RALEIGH, NC — The permitting and public comment process means it will be late November or even December before the Atlantic Coast Pipeline’s builders will know if they have state approval to move forward with their plans to build a 600-mile-long natural gas pipeline that begins in West Virginia and ends in Pembroke.

Atlantic Coast Pipeline LLC submitted new erosion and sediment control plans for the proposed route for the North Carolina segment of the $5 billion pipeline on Monday, according to Bridget Munger, Public Information officer for the North Carolina Department of Environmental Quality. When a project submits erosion and sediment control plans for a second time, the state Sedimentation Control Act requires DEQ to review and make a decision to either deny or approve the new plans within 15 days of receipt.

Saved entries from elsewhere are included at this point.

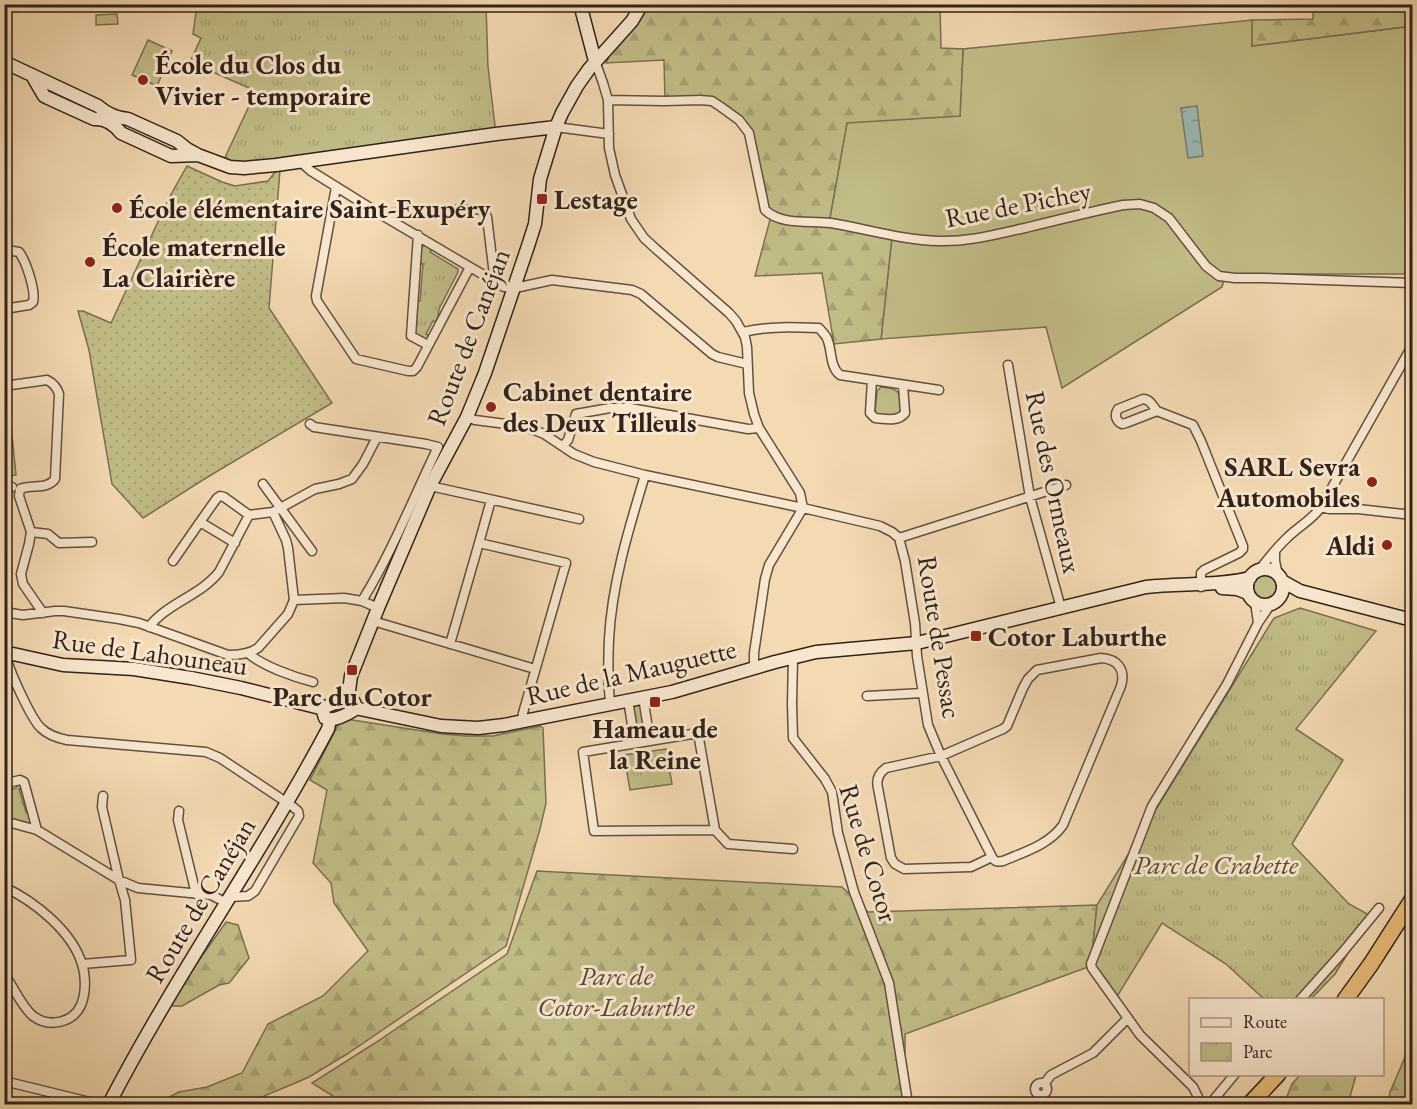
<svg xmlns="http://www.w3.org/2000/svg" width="1417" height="1109" font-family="'EB Garamond',serif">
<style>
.grass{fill:#c2bd88;stroke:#7a7052;stroke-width:1.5}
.forest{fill:url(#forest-firs);stroke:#7a7052;stroke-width:1.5}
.park{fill:url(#park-tufts);stroke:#7a7052;stroke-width:1.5}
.garden{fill:url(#garden-dots);stroke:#7a7052;stroke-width:1.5}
.water{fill:url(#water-ripples);stroke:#727d77;stroke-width:1.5}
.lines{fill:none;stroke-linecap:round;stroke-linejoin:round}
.street-casing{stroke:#625041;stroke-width:11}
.secondary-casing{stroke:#31221b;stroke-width:15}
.highway-casing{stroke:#31221b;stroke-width:18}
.street{stroke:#f8e7ce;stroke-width:8}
.secondary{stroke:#f8e7ce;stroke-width:12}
.highway{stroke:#eabd7a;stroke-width:15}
.poi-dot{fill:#8f2418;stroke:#f8e7ce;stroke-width:2}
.labels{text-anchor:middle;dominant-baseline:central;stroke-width:6;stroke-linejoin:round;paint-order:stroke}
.poi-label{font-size:27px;font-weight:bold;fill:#31221b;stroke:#f8e7ce;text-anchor:start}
.street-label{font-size:27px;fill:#31221b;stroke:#f8e7ce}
.park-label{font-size:27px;font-style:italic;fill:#554936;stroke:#f8e7ce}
</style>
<defs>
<pattern id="forest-firs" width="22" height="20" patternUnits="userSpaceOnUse" patternTransform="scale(1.5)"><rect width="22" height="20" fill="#c2bd88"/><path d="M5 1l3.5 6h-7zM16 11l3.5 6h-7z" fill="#a7a275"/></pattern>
<pattern id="park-tufts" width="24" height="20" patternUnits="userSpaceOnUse" patternTransform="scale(1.5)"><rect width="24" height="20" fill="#c2bd88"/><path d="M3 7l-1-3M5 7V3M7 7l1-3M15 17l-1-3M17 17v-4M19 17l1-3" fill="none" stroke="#a7a275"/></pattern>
<pattern id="garden-dots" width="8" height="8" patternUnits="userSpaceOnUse" patternTransform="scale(1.5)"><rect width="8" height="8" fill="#c2bd88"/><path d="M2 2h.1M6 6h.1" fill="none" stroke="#a7a275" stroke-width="1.8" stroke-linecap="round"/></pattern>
<pattern id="water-ripples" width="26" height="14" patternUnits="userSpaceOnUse" patternTransform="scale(1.5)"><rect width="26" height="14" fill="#9eb9b5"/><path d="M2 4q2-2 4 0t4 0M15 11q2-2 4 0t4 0" fill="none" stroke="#819692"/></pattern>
</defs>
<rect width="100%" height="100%" fill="#f4dab3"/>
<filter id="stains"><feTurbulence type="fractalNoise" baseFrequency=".00333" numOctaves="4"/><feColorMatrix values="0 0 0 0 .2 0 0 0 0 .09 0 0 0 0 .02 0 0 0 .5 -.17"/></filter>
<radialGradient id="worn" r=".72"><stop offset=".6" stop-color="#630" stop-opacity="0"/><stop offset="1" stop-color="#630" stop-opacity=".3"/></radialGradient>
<path class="grass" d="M117,14L118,24L96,25V15Z
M1252,20V46L1412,26V274H1226L1222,287L1062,388L1046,327L881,339L892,237L829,223L847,122L960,116L963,49Z
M148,40L172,51L157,86L132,75Z
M881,387C902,389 900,393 901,412L896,416L879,415L875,412L877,391Z
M4,395H8L16,475L5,476Z
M1253 587a12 12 0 1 1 24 0a12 12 0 1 1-24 0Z
M641,705L646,738H638L632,708L634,706Z"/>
<path class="forest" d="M648,5H940L941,48L963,49L960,116L847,123L829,223L892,237L881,339L834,344L822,273L755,276L771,216L765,210L749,133L712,101H665L664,60L606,63L613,49Z
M1313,5H1412V26L1252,46V20L1313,19Z
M346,719L442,734L466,736H493L540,726L543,728L546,803L540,829L506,946L347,1054L309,1077L293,1084L245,1104H156L179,1092L207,1087L242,1073L268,1024L323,996L368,951L334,903L331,883L313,863L327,790L310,780L340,721Z
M537,871L842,887L868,912L1097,905L1091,966L905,1034V1056L912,1104H332L333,1096L312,1083L375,1043L507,954Z
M226,922L238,925L249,958L229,983L219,985L182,1006H169L197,963Z
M1412,1041V1104H1388L1390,1092Z
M1300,1075H1356L1348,1104H1290L1286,1099L1292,1084Z"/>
<path class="park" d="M197,5H486L488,67L496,134L321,158L222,164L256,91L190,62L201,38L193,34Z
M425,245L432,249L430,252L458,269V272L439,309L438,316L436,322L433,321L426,334L430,336L427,340L415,336V301H420L423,264L417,263L418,250Z
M1300,608L1376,631L1296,729L1343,760L1292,844L1349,904L1371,916L1335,974L1311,999H1264L1226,964L1162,923L1115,1000L1091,966L1097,905L1274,618Z
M666,749L672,784L630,790L624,755Z
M19,783H21L24,790L19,789L26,812L31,813L32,820L30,823H26L5,817L4,792L16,788Z"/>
<path class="garden" d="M187,166L222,182L235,186L268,181L276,171L280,170L269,308L332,403L206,478L143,518L112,484L89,350L78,311H83L111,323L169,198Z"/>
<path class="water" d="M1197,106L1203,156L1188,158L1181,108Z"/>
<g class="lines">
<g class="street-casing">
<path id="street" d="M595,61L603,83L608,100L609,148L615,175L631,219L644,238L656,249L729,313L736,321L745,337L747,347L749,393L754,414L759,428L800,493L803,508
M608,100L665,101L700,100L712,101L721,107L739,120L749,133L765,210C782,226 810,220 831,223C867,229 902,240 939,241C969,242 996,234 1025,228C1057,220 1090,212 1123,205L1140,204L1154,208L1169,218L1206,266L1219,276L1235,278H1262L1412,283
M556,127L609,134
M302,161L303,164L311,171L380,214L504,287L515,288L552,280L632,290L641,294L712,354L718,357L747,364
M336,187L316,296L317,301L356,359L408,371H413L417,367L470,267
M380,214L478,209L483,211L487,217L494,275V281
M418,235L411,336L428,345
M4,253L13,251L19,252C26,261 36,291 33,302L29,305L4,309
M743,332C768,326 793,327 819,328C822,332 827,336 828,341C832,352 830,367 840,375L939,390
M1008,365L1030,497L1061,608
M872,380L870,413L875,418C886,419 898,422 905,413L903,385
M4,386L47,380C53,383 57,387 59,394L55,479C47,490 32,484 20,489L19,496L31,532L29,544L21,574L23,584L43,613
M1157,411C1153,406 1150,399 1143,399L1118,409C1114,415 1116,421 1122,424L1126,423L1157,411L1193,425L1201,441L1243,546V549L1239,553L1204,570L1201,573V587
M467,417L475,420L521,426L534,430L544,434L574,454L594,462L645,475L803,508L880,526L892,532L899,538L905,561L915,623L917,656L928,725L941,756L992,857C995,862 997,862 1003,861C1024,852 1049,845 1063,825L1121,686C1126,669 1117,659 1101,658L1037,670L1028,679L1023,688L1007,726L1003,729L941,756L886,768C879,773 876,780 878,788L891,858L895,864L904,869L971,867L992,857
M310,424L314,427L426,444L438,447C413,499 392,552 362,601
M563,446L568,440L576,414L610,408H630L748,429L759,428
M263,484L312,551
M430,486L579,519
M4,487H12
M1321,507L1329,509H1358L1412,515
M31,532L48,534L59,543L92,542
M899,538L1066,485
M235,543L200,522L217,498L220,496L224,497L249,515
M479,543L491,500
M1275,552V561L1278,575
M173,561L200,522
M1259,570C1268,559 1277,547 1288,537C1299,526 1312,520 1321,507L1412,346
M294,600L344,598L362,601L378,608
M1255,602L1258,623
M4,612L23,615L55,611H64L119,619L139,623L228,655C239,655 249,654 258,648L288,614L294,600L288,548L286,540L273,512
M373,621L535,669
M149,627C167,603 200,596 219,572L249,515L273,512L315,489L339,484L352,479L363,464L377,437
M450,644L479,543L566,563L523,713L522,721
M6,652C5,664 32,720 41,728C48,735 57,738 67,740L206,752L220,758L292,806L298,811L299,816L255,891L248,896L231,897
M248,653C262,666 294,677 313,682
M793,657L792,704L793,738L825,779L832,792L838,833L854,892L889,983L908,1104
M754,668V653L765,579L769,565L803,508
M867,696L923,693
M643,697L650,741
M628,700L635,743
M610,704C608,682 608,660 609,639C612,583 629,528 645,475
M4,784L20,780L24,782L37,830
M179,811L178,820L196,894
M4,821L37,830L119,880L138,888L211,895L227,903
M715,830L594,831L583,752L698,733L715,830L728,844L793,849
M4,887C34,901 72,931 82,964C86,976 86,993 81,1005C73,1023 49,1028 33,1016C21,1006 14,987 4,974
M82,964L131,960L125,900L119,880L102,807L103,796
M1300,1000L1342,953L1379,908
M4,1081L98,1104
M1035 1089a6 6 0 1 1 12 0a6 6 0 1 1-12 0Z
M1045,1083L1051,1075L1093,1053L1128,1018
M1039,1104L1040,1095
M1198,1104V1097L1193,1087L1140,1035L1092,968L1091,964L1152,806L1227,684L1258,623L1271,604
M1210,1104L1235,1074"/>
</g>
<g class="secondary-casing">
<path id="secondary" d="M580,4L595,61
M4,62L98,106C107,114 116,118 128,119L177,141L187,149L198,155L230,167L244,168L276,165L496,134L556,127
M33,77L44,96L48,98L94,119C105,118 114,124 121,133L171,156L198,155
M1247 587a18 18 0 1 1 36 0a18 18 0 1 1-36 0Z
M1282,581L1300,591L1412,620
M1222,588L1237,589L1248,593
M4,652L63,665L134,669L191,678L241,688L324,709
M348,698L351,676L378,608L430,486L467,417L485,373L528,246L535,224L540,179L556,127L562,113L577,86L589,69L632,21L642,4
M348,698L354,702L355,705L354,710C346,715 333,722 325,718L323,711L325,707Z
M355,708L441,726L478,728L504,725L672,692L775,662L816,652L917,643L1146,587C1180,583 1218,586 1250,578
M109,1104C175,976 260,857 328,729L330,720"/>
</g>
<g class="highway-casing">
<path id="highway" d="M1345,1000L1371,964L1412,900
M1250,1104L1278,1074"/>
</g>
<use href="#street" class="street"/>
<use href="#secondary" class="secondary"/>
<use href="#highway" class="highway"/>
</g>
<g class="poi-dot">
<circle cx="143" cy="80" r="6"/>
<rect x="536" y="193" width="12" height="12" rx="3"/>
<circle cx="117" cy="208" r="6"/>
<circle cx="90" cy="262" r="6"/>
<circle cx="491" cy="407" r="6"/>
<circle cx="1372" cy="482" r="6"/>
<circle cx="1387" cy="545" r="6"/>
<rect x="970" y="630" width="12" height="12" rx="3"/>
<rect x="346" y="664" width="12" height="12" rx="3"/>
<rect x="649" y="696" width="12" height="12" rx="3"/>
</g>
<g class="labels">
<g class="poi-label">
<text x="155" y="64">École du Clos du<tspan x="155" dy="31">Vivier - temporaire</tspan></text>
<text x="554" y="199">Lestage</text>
<text x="129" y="208">École élémentaire Saint-Exupéry</text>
<text x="102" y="246">École maternelle<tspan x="102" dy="31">La Clairière</tspan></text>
<text x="503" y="391">Cabinet dentaire<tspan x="503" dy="31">des Deux Tilleuls</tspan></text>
<text x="1360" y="466" text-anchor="end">SARL Sevra<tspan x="1360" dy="31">Automobiles</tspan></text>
<text x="1375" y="545" text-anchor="end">Aldi</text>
<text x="988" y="636">Cotor Laburthe</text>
<text x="352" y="696" text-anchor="middle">Parc du Cotor</text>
<text x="655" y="728" text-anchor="middle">Hameau de<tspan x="655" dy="31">la Reine</tspan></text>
</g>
<g class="street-label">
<text transform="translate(1018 204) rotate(-11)">Rue de Pichey</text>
<text transform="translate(468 337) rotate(-69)">Route de Canéjan</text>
<text transform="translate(1054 482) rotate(78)">Rue des Ormeaux</text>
<text transform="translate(940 637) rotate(81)">Route de Pessac</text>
<text transform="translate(150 652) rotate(8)">Rue de Lahouneau</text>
<text transform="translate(631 672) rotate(-13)">Rue de la Mauguette</text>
<text transform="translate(869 853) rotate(73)">Rue de Cotor</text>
<text transform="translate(200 900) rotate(-59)">Route de Canéjan</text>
</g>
<g class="park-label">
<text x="1216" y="864">Parc de Crabette</text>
<text x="616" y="975">Parc de<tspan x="616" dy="31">Cotor-Laburthe</tspan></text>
</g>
</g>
<rect width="1417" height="1109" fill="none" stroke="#f4dab3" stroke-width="24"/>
<rect x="6" y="6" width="1405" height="1097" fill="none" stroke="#31221b" stroke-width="3"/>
<rect x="12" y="12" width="1393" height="1085" fill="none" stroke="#31221b" stroke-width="1.5"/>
<rect x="1189" y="998" width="195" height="78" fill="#f8e7ce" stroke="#a89886" stroke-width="1.5"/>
<rect x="1201" y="1018" width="30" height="9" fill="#f8e7ce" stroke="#a89886" stroke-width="1.5"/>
<text x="1243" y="1028" font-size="18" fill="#31221b">Route</text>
<rect x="1201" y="1043" width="30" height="18" fill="url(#park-tufts)" stroke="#a89886" stroke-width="1.5"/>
<text x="1243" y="1058" font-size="18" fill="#31221b">Parc</text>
<rect width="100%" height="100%" filter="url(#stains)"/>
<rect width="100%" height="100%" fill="url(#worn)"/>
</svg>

The previous plans were disapproved on Sept. 26 by officials with the DEQ’s Division of Energy, Mineral and Land Resources. A letter of disapproval was issued with requests for additional information.

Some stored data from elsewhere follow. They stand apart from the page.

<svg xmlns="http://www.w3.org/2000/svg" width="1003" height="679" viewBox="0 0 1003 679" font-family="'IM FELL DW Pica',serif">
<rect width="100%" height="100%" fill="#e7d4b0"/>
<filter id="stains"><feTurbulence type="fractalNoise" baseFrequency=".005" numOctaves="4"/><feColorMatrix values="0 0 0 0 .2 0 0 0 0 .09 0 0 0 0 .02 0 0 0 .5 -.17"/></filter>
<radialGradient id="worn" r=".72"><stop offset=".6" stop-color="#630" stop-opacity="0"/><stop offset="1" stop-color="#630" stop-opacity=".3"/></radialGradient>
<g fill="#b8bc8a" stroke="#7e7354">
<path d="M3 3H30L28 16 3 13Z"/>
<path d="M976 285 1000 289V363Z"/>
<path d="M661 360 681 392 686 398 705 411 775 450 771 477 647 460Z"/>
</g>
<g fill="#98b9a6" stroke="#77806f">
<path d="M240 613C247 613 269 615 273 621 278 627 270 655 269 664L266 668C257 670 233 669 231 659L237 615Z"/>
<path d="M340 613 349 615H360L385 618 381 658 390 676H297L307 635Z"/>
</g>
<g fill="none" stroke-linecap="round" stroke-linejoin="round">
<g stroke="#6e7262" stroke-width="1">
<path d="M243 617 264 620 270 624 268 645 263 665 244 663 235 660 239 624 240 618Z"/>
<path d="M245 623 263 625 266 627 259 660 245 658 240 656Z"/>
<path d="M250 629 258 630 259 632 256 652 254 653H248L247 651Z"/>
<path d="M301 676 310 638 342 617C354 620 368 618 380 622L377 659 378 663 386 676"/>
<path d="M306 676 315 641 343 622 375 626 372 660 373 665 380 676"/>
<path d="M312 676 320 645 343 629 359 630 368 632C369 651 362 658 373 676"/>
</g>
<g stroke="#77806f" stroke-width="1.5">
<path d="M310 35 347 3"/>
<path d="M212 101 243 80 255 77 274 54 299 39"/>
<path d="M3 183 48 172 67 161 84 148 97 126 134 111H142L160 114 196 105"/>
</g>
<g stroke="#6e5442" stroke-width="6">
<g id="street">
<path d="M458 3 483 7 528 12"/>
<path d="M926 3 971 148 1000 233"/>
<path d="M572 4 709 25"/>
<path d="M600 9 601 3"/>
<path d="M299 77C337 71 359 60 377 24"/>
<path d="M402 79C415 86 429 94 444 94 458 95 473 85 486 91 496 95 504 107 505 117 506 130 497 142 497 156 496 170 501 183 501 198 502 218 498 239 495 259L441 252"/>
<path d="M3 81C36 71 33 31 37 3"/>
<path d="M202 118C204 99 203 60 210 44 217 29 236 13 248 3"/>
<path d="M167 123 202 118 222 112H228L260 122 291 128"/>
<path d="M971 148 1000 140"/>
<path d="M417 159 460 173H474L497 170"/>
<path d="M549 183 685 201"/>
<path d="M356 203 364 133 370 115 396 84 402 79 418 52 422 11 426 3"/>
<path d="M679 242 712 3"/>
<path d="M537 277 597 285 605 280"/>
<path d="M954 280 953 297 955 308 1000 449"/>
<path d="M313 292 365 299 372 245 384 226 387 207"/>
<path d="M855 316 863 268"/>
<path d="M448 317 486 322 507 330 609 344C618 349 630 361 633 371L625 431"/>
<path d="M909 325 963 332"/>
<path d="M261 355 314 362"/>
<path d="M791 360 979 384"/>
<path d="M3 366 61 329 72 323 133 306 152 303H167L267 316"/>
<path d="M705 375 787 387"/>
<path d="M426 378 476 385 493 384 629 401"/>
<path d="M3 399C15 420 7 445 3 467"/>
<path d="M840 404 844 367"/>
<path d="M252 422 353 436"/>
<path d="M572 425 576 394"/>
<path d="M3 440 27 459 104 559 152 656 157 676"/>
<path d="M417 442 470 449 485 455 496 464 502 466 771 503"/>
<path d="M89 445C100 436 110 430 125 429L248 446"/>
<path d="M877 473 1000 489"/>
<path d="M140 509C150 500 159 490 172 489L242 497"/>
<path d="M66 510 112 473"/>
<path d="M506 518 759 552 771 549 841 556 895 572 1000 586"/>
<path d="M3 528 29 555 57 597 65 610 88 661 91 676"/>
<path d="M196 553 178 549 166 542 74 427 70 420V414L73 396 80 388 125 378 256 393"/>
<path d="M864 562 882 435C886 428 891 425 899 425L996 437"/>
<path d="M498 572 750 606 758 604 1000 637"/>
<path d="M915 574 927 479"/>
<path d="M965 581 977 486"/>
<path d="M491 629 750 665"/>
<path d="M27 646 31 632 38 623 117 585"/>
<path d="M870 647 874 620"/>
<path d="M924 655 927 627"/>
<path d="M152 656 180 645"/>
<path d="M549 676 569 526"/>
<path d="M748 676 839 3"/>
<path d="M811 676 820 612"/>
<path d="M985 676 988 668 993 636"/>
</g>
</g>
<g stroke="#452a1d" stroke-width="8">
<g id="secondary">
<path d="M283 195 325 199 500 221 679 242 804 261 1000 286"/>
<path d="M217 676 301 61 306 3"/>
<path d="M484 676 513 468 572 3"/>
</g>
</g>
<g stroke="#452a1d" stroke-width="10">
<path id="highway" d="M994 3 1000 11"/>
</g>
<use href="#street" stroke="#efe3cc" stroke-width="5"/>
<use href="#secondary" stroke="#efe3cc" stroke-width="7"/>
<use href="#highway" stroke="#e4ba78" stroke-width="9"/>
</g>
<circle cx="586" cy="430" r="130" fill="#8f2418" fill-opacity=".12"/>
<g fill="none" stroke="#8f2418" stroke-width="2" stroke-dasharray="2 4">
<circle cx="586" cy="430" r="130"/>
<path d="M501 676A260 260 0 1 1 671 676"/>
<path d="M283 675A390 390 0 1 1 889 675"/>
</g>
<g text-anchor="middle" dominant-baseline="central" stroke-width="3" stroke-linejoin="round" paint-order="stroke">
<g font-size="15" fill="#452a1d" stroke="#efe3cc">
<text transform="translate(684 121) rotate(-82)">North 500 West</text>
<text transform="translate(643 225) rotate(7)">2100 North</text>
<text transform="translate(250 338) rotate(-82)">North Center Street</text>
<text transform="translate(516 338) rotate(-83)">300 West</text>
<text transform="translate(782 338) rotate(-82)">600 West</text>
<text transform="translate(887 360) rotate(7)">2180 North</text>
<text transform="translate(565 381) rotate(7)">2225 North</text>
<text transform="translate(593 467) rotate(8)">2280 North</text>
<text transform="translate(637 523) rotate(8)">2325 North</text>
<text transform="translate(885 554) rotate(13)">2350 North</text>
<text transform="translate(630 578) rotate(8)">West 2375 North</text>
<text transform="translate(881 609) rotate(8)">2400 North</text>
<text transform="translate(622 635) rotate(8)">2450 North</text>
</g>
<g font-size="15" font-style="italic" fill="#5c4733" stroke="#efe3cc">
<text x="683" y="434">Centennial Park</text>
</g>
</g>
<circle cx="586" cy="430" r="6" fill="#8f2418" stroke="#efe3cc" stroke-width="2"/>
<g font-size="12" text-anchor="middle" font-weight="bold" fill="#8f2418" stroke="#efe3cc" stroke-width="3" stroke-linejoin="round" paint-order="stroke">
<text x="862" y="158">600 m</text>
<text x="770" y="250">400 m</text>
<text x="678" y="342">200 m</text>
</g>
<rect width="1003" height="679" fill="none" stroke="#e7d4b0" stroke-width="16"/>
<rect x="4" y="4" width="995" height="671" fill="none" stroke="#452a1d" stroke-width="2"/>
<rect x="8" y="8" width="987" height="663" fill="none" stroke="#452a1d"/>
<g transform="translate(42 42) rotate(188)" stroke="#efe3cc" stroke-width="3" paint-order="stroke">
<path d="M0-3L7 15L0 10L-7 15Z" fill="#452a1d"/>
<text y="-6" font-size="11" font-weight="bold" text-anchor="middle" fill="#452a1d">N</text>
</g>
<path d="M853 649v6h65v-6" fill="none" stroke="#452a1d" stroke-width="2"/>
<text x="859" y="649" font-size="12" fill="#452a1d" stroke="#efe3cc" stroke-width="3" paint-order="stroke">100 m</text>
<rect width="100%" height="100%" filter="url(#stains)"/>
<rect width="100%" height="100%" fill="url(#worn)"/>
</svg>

Earlier this month, Munger described the letter and information request sent to pipeline partners Dominion Resources, Duke Energy, Piedmont Natural Gas and Southern Company Gas as “not unusual.”

“The size and scope of the Atlantic Coast Pipeline is so large that a lot of information is needed,” Munger said.

More permits also are needed.

Stormwater permits are needed for two sections of the pipeline, according to the DEQ. No applications had been submitted for these permits as of Oct. 10.

The state Division of Water Resources issued a letter on Sept. 14 directing the pipeline’s builders to submit additional information as part of their 401 water quality certification application. The company submitted its response to the request in two parts. The first part was submitted Sept. 22, and the second part was submitted Sept. 29. The division has until Nov. 28 to issue a decision on the application.

The state Division of Air Quality is taking public comments until Nov. 20 on the draft air permit for Atlantic Coast Pipeline, LLC’s proposed air compressor station in Northampton County at the Virginia border. The DEQ will hold a public hearing on the draft permit at 6 p.m. Nov. 15 at Town Hall in Garysburg.

Atlantic Coast Pipeline received some good news on Oct. 13 when the Federal Energy Regulatory Commission approved the pipeline project. The approval was expected by pipeline supporters and opponents.

The ACP pipeline has been widely supported by business and political leaders who say the project will lower energy costs and boost economic development. Opponents, including environmental groups and landowners, say the pipeline will infringe on property rights, damage pristine areas and commit the region to fossil fuels just when global warming makes it essential to invest in renewable energy instead.

Commission approval means the pipeline developers will have the authority to use eminent domain to acquire land if they can’t reach an agreement with a landowner.

Supporters of the pipeline, which include the Robeson County Board of Commissioners, say it is needed for clean energy and also to attract industry that wants access to natural gas. The pipeline’s owners would pay property taxes on its infrastructure.

Aaron Ruby, a Dominion spokesman, is confident the pipeline will receive all necessary state and federal approvals by the end of the year.

“We’re approaching the finish line,” Ruby said earlier in the month.